_Text segment_:
Blogger Yankee Doodle said...

I think I've been guilty from time to time.

Sunday, 22 July, 2007  
Blogger Dennis Dale said...

I must confess, only a few months ago I came across this definition, having spent a lifetime misreading the phrase.
I think it may be too late; I think I read somewhere else that the common misuse is gaining legitimacy, consecrated by usage in the eyes of some authorities.

Sunday, 22 July, 2007  
Blogger al fin said...

Thanks for your comments, YD and Dennis.

Dennis, you may be correct about the willingness of some "authorities" to place their blessing on the confusion of a logical fallacy with a mere figure of speech.

Alas, it is part of the general "dumbing down" of society, beginning in government schools and proceeding through the universities and into the mass media.

If we lose the conceptual vocabulary of logic, we risk losing the neurological facility of logic. Then, when we need to detect the crap that the media and the established order are throwing at us, where will we be? At their mercy, of course.

_Given problem 1_: Render every line of the land-cover records below as a Markdown table with the columns Step and Content, numbering the rows and omitting blank lines.
The blog comments above have no connection to the records that come next.

_Given records_:
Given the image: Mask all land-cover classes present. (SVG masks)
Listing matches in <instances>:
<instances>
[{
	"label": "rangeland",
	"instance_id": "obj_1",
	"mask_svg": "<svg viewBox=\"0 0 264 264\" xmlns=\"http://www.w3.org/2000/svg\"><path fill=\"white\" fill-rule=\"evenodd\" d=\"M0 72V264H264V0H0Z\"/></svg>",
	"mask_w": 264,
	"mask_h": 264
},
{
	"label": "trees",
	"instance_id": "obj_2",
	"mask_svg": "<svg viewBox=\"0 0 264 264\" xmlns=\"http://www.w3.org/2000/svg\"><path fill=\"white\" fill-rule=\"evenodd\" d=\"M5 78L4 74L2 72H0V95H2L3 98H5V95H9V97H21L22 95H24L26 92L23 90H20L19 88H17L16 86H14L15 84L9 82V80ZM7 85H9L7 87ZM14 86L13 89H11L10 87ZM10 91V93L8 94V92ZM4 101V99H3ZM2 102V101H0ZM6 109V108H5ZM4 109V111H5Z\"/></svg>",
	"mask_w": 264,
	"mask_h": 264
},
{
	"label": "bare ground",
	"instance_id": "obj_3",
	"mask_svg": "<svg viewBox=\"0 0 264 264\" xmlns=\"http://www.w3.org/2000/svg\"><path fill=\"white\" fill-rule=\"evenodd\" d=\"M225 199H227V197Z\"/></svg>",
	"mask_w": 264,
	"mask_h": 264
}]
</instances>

_Given problem 2_: List the name of each blogger who posted a comment in the blog discussion.

_Problem solution 1_:
| Step | Content |
|---|---|
| 1 | Given the image: Mask all land-cover classes present. (SVG masks) |
| 2 | Listing matches in <instances>: |
| 3 | <instances> |
| 4 | [{ |
| 5 | 	"label": "rangeland", |
| 6 | 	"instance_id": "obj_1", |
| 7 | 	"mask_svg": "<svg viewBox=\"0 0 264 264\" xmlns=\"http://www.w3.org/2000/svg\"><path fill=\"white\" fill-rule=\"evenodd\" d=\"M0 72V264H264V0H0Z\"/></svg>", |
| 8 | 	"mask_w": 264, |
| 9 | 	"mask_h": 264 |
| 10 | }, |
| 11 | { |
| 12 | 	"label": "trees", |
| 13 | 	"instance_id": "obj_2", |
| 14 | 	"mask_svg": "<svg viewBox=\"0 0 264 264\" xmlns=\"http://www.w3.org/2000/svg\"><path fill=\"white\" fill-rule=\"evenodd\" d=\"M5 78L4 74L2 72H0V95H2L3 98H5V95H9V97H21L22 95H24L26 92L23 90H20L19 88H17L16 86H14L15 84L9 82V80ZM7 85H9L7 87ZM14 86L13 89H11L10 87ZM10 91V93L8 94V92ZM4 101V99H3ZM2 102V101H0ZM6 109V108H5ZM4 109V111H5Z\"/></svg>", |
| 15 | 	"mask_w": 264, |
| 16 | 	"mask_h": 264 |
| 17 | }, |
| 18 | { |
| 19 | 	"label": "bare ground", |
| 20 | 	"instance_id": "obj_3", |
| 21 | 	"mask_svg": "<svg viewBox=\"0 0 264 264\" xmlns=\"http://www.w3.org/2000/svg\"><path fill=\"white\" fill-rule=\"evenodd\" d=\"M225 199H227V197Z\"/></svg>", |
| 22 | 	"mask_w": 264, |
| 23 | 	"mask_h": 264 |
| 24 | }] |
| 25 | </instances> |

_Problem solution 2_:
- Yankee Doodle
- Dennis Dale
- al fin